Un ligero terremoto mueve los carteles de las tiendas y observa a muchas personas correr por la calle. El 9 de diciembre, después de viajar en barco a Puerto Bolívar y Machala, ingresa a Perú.
En su viajes por tierras ecuatorianas, Isherwood constata fuertes contrastes entre la Costa y la Sierra y diferencias sociales heredadas desde la Colonia. Sabe de Velasco Ibarra, ya exiliado en Argentina, y comenta: “Las supuestas revoluciones no son por lo general más que intentos de pequeñas pandillas por hacerse con el poder. Para ganarse el apoyo popular se han visto obligadas a camuflarse bajo actitudes demagógicas, pero la gente desconfía cada vez más de las consignas”. (I)
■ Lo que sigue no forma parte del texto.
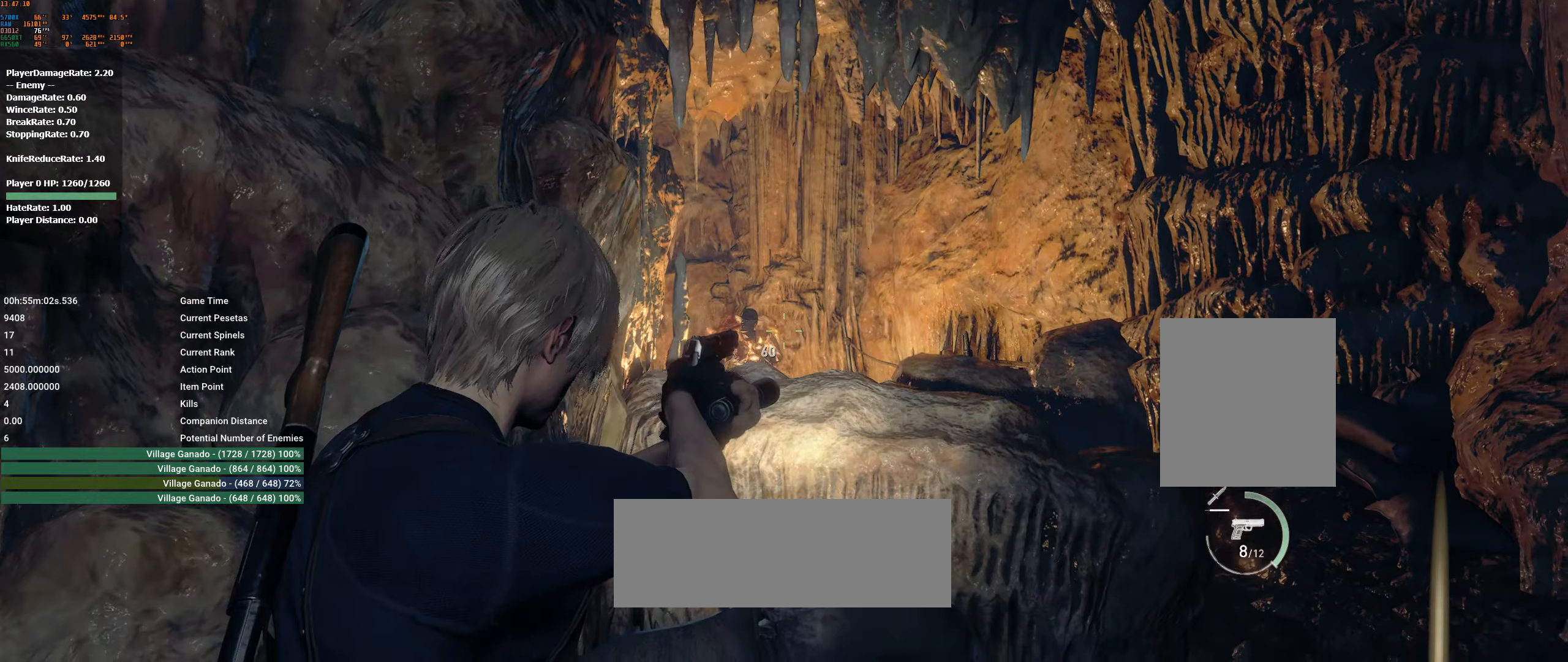
{"dt_ms": 500, "buttons": ["L2"], "left_stick": "center", "events": []}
La Perla hace 70 años, según Isherwood
“Guayaquil es tan distinto de Quito que resulta difícil recordar que ambas ciudades pertenecen al mismo país. Se extiende a lo largo de la ribera occidental del estuario, separada de él por pequeños botes de colores que se quedan varados en el barro con la bajada de la marea. Parece plana y muy baja, casi al nivel del agua y medio aplastada por el indolente calor. Las casas son grandes y casi todas son de madera con celosías en las ventanas y bisagras en la parte superior. Están construidas hasta las aceras mediante pilares cubiertos con latas acanaladas de modo que conforman galerías. Allí se ve hombres al mediodía durmiendo la siesta y granos de cacao puestos a secar sobre el suelo. Todo está desacostumbradamente limpio y hay muy pocos malos olores...”.
“Solo de noche, igual que en Cartagena, la ciudad se anima de verdad. Los costeños se vuelcan a las calles y llenan los cafés. Son sensiblemente más guapos y atractivos que la gente de Quito, tal vez porque en sus venas hay una mezcla mayor de sangre negra. Las barriadas también son más hermosas de noche porque las casas están construidas con bambú (caña) partido y la luz se filtra por las hendiduras y hace que parezcan farolas gigantes”.